My mother bore me in the southern wild,
And I am black, but O! my soul is white;
White as an angel is the English child:
But I am black, as if bereav’d of light.
This poem disturbs her faintly, not because it in any way contradicts the white discourse around her, but because it seems to approach the perilous, forbidden theme of color, the endless undertone of that discourse.
She is not brought up to hate; she is brought up within the circumference of white language and metaphor, a space that looks and feels to her like freedom. Early on, she experiences language, especially poetry, as power: an elemental force that is with her, like the wind at her back as she runs across a field.
Only much later she begins to perceive, reluctantly, the relationships of power sketched in her imagination by the language she loves and works in. How hard, against others, that wind can blow.
•
White child growing into her whiteness. Tin shovel flung by my hand at the dark-skinned woman caring for me, summer 1933, soon after my sister’s birth, my mother ill and back in the hospital. A half-effaced, shamed memory of a bleeding cut on her forehead. I am reprimanded, made to say I’m sorry. I have “a temper,” for which I’m often punished; but this incident remains vivid while others blur. The distance between language and violence has already shortened. Violence becomes a language. If I flung words along with the shovel, I can’t remember them. Then, years later, I do remember. Negro! Negro! The polite word becomes epithet, stands in for the evil epithet, the taboo word, the curse.
•
A white child’s anger at her mother’s absence, already translated (some kind of knowledge makes this possible) into a racial language.

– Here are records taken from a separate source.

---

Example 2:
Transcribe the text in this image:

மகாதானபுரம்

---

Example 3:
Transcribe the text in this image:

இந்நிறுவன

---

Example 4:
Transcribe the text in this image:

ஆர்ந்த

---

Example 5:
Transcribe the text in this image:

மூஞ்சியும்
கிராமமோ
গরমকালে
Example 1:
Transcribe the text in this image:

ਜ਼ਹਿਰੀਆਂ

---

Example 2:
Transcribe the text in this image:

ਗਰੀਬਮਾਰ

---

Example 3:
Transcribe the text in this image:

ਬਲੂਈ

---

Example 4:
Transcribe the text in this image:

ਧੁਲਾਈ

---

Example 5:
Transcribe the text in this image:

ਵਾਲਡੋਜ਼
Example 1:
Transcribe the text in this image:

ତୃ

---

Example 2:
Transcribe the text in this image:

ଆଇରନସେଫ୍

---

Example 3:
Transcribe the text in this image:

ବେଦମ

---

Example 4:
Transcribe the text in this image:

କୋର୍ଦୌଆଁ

That They are to blame for whatever pain is felt.
•
This is the child we needed and deserved, my mother writes in a notebook when I’m three. My parents require a perfectly developing child, evidence o
f their intelligence and culture. I’m kept from school, taught at home till the age of nine. My mother, once an aspiring pianist and composer who earned her living as a piano teacher, need not—and must not—work for money after marriage. Within this bubble of class privilege, the child can be educated at home, taught to play Mozart on the piano at four years old. She develops facial tics, eczema in the creases of her elbows and knees, hay fever. She is prohibited confusion: her lessons, accomplishments, must follow a clear trajectory. For her parents she is living proof. A Black woman cleans the apartment, cooks, takes care of the child when the child isn’t being “educated.”

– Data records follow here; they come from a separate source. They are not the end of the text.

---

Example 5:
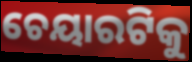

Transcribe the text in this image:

ଚେୟାରଟିକୁ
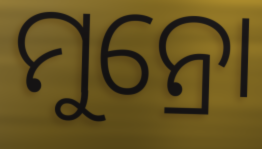
ମୁନ୍ରୋ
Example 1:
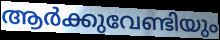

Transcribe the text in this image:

ആർക്കുവേണ്ടിയും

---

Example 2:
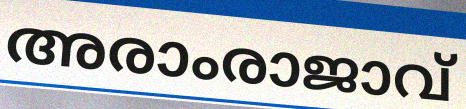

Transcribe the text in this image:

അരാംരാജാവ്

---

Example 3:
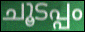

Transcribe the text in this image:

Mercifully, I had time to imagine, fantasize, play with paper dolls and china figurines, inventing and resolving their fates. The best times were times I was ignored, could talk stories under my breath, loving my improvised world almost as much as I loved reading.
•
Popular culture entered my life as Shirley Temple, who was exactly my age and wrote a letter in the newspapers telling how her mother fixed spinach for her, with lots of butter. There were paper-doll books of her and of the Dionne quintuplets—five identical girls born to a French-Canadian family—and of the famous dollhouse of the actress Colleen Moore, which contained every luxury conceivable in perfect miniature, including a tiny phonograph that played Gershwin’s Rhapsody in Blue. I was impressed by Shirley Temple as a little girl my age who had power: she could write a piece for the newspapers and have it printed in her own handwriting. I must have seen her dancing with Bill “Bojangles” Robinson in The Littlest Rebel, but I remember her less as a movie star than as a presence, like President Roosevelt, or Lindbergh, whose baby had been stolen; but she was a little girl whose face was everywhere—on glass mugs and in coloring books as well as in the papers.

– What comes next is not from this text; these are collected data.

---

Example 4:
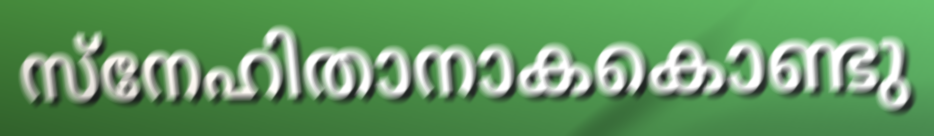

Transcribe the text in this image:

സ്നേഹിതാനാകകൊണ്ടു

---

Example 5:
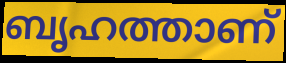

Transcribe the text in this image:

ബൃഹത്താണ്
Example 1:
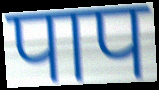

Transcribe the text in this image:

पाप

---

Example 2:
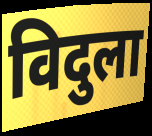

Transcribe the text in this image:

विदुला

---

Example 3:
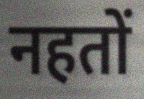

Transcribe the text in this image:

नहतों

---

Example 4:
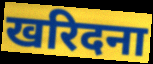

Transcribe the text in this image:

खरिदना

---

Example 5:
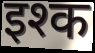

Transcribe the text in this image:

इश्क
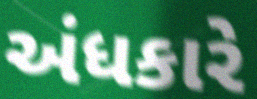
અંધકારે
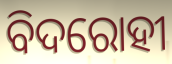
ବିଦରୋହୀ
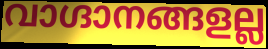
വാഗ്ദാനങ്ങളല്ല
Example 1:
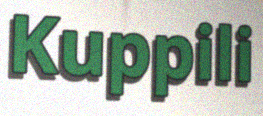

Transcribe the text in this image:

Kuppili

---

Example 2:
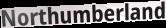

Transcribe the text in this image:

Northumberland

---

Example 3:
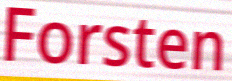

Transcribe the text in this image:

Forsten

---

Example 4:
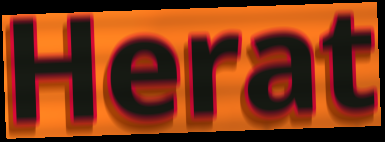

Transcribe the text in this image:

Herat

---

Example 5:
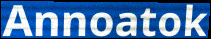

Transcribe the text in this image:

Annoatok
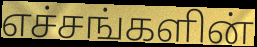
எச்சங்களின்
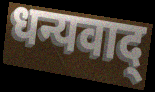
धन्यवाद्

Other figures peopling my childhood: the faceless, bonneted woman on the Dutch Cleanser can, Aunt Jemima beaming on the pancake box, “Rastus” the smiling Black chef on the Cream of Wheat box, the “Gold Dust Twins” capering black on orange on soap boxes, also in coloring books given as premiums with the soap powder. (The white obsession wasn’t silent where advertising logos were concerned.) The Indian chief and the buffalo, “vanished” but preserved on the nickel. Characters in books read aloud: Little Black Sambo, Uncle Remus—with accompanying illustrations. Hiawatha. The Ten Little Indians, soon reduced to none, in the counting-backward rhyme.